Rack de Cordero semidulce

The seventh course by Diego Hernandez of Corazon de Tierra was an Arroz Peregrino de Jojutla con Peridz y Aceglas. The flavors were bold and the dish was well executed. This course was paired with a Las Nubes Nebbiolo. Both food and wine were good, but once again, this was not a perfect pairing.

The final course of the evening gave us our postre or dessert. Chef Roberto Alcocer of Malva created a “La Rosa de Guadalupe”. Both the concept and the flavor were excellent. The plating of the dish was over the top with unncessary whole leaves and petals from roses. The dish was paired with Rosado from Viña Emiliana. Excellent pairing and a nice conclusion to the meal.

 "La Rosa de Guadalupe"

"La Rosa de Guadalupe"

THE MISSES

The third course of the evening, Jurel al Mole Rojo by Chef Erick Ull was a disappointment. The Malbec from Emeve paired well with the mole in the dish, but everything else about the dish was a complete miss.
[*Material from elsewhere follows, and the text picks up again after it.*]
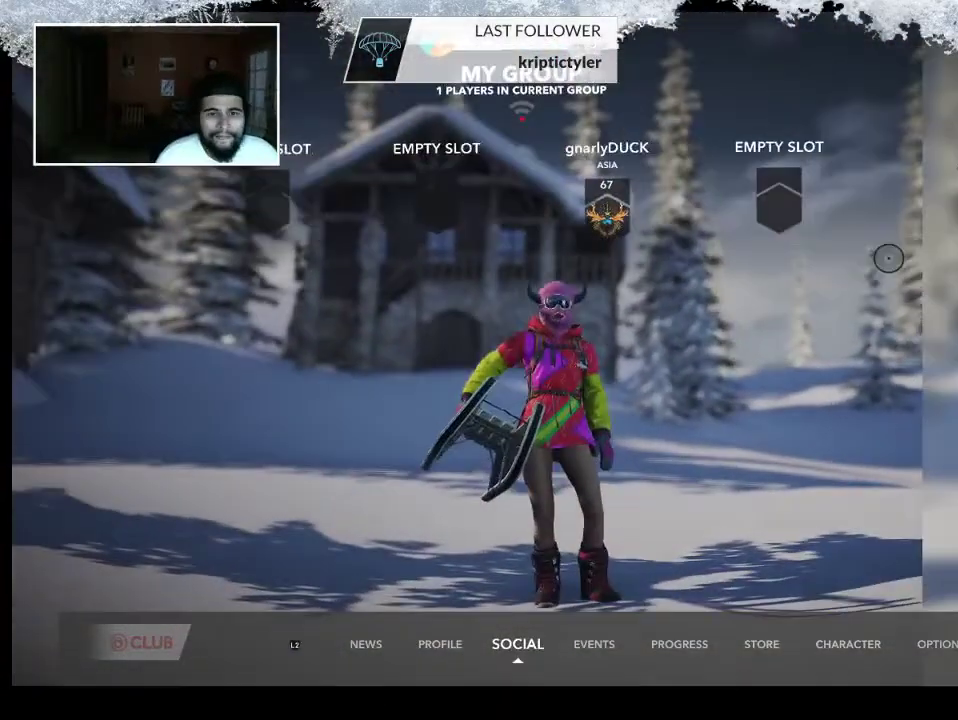
{"buttons": ["CROSS"], "left_stick": "center", "right_stick": "center", "events": [[433, "CROSS", "down"], [467, "left_stick", "center"]]}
The fish was overcooked, dry and left a lingering aftertaste. The presentation of the dish was uneven across the various plates at our table.

 Jurel al Mole Rojo

Jurel al Mole Rojo

Our fourth course of the evening was a Codorniz rellena, pure de coliflor y zanahoria rostizada presented by Chef Esteban Lluis. The quail was paired with a Syrah from La Carrodilla. The flavor was perfect but the quail was overcooked. If the quail had been cooked to a proper temperature this could have easily been our favorite of the night. The wine selection from Carrodilla was excellent and paired well with the bold flavors of the stuffed quail.

THE VERDICT

The event concluded just after midnight. Overall, we feel it was an event worthy of the ticket price and it was obvious that the guests enjoyed the event. Sadly, the night was destroyed by the inexcusable behavior of the El Cielo staffer who interrogated us about our tickets. It should be noted that El Cielo’s Wine Club Director and Sommelier Andry Nucamendi (whom we have known for years) made her best effort to apologize for the situation we encountered. While we appreciate her efforts, we will likely not return for future events at El Cielo.